Yeah, that would be something people would have to wrap their heads around too. One of the main problems too is that when the original Kennedys were putting stuff out, we were living within twenty miles of each other, all in the San Francisco Bay. But right now, Skip lives in New York, DH lives in LA and Ray and I live in the East Bay. When we were doing the original stuff, it would come out of jamming at practices. We’d say “that’s a good riff,” and Biafra would either pull out some lyrics and start singing along with it or he’d come in with something and we’d put stuff together. It was all collaborative. It’s a lot less organic to do that sending files across back and forth. We get most of our new ideas together on the first couple of soundchecks on a tour. They’re generally longer than the rest of the soundchecks on tour, and we do some jamming during that. We just have to have the presence of mind to turn the iPhone on or something like that (*both laugh*). We’ll record that stuff for more ideas and then cobble something together into songs, just like we used to do. But it’s harder because we’re so spread out. We have written some stuff together, some of it ended up on the Killer Smiles (album).

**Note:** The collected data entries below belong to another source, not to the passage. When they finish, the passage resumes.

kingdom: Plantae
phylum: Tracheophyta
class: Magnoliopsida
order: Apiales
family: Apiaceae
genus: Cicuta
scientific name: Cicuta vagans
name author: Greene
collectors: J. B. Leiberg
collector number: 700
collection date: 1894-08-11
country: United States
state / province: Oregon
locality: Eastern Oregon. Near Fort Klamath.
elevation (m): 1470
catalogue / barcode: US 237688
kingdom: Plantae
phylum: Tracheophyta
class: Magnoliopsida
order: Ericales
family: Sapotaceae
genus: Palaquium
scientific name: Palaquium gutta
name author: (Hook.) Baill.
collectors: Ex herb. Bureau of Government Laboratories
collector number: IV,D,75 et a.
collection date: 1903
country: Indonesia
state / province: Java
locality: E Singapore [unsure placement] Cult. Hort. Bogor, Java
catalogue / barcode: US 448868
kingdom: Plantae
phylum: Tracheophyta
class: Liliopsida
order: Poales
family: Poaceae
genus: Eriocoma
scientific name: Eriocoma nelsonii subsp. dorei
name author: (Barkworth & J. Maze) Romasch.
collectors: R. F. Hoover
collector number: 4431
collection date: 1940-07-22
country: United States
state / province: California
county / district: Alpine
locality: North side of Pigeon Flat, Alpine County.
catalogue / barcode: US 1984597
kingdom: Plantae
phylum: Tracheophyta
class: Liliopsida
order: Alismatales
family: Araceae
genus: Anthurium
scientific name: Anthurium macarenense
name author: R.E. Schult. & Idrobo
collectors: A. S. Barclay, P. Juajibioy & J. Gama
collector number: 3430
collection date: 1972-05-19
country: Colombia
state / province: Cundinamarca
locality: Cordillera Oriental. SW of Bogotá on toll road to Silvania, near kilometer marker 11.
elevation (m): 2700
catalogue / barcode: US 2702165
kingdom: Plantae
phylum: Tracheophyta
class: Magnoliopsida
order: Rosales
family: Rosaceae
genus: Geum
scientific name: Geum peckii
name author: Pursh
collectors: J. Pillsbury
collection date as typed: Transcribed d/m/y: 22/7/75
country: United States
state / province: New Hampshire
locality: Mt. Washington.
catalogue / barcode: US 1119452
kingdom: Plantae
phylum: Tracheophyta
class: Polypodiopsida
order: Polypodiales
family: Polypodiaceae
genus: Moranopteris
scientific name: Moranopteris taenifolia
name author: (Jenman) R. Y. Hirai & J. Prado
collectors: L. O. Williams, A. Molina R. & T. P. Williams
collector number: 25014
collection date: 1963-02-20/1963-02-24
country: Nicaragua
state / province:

I’m excited to hear what would come out eventually, so I hope there is a day and that it’s not a posthumous day where people are putting out stuff after the project has finally gone to bed. I hope there is a day where we see new Kennedys material.
I wouldn’t mind that myself certainly! I hope that day comes too. I’m not going to say it will and I’m not going to say it won’t.
Thank you for taking the time out of your afternoon to chat. I truly do believe it’s been an honor… Oh, one more thing I wanted to ask. I know you got your infamous (Fender) J Bass stolen or misplaced or whatever in Brazil, did you ever recover that or is it long gone?
Yeah, it’s somewhere in Brazil still, I’m guessing. And very probably in this Quonset hut storage space with TAM Airlines, and I’ll mention that and you can print it out; TAM Airlines, T-A-M. They’re the ones that lost it. When I first announced it two years ago now on Facebook, the first thing that happened was I got like 500 people wanting to be Facebook friends from Brazil. I just helter skelter added them all. But out of that, about 40 of them had actually worked for that airline and they said in Sao Paolo alone, there are something like five big Quonset hut buildings that house lost luggage and it stays there and there’s stuff that’s been there since the ‘80s or whenever the hell TAM Airlines started. They look at it like it’s more worth it for them to pay off the $200 if they lose your luggage thing that you automatically agree to when you buy a ticket, than it is to pay somebody overtime to go out and look for a piece of luggage, be it a guitar or a bag or anything.
They have so much now that it’s becoming less and less profitable for them and profit is what the airlines are all about, obviously. But then the upside of it was that a friend of mine commissioned a person I’d never met, who is a luthier, to make a replica that he really did a great job on. From scratch, he’s got the chips on it, he’s done it mostly from photos. He wound the pickups himself. The thing actually sounds and plays better than the original one did. Some of the stickers are even on there replicated. The DK sticker that was on there is not gettable anymore. We searched all over the internet. They wanted to do it as a big surprise, but about halfway through the project, he had to ask me to come down and tell him what it needs here and what it needs there. That’s an honor right there, that somebody would do that, and won’t let me pay them back for it!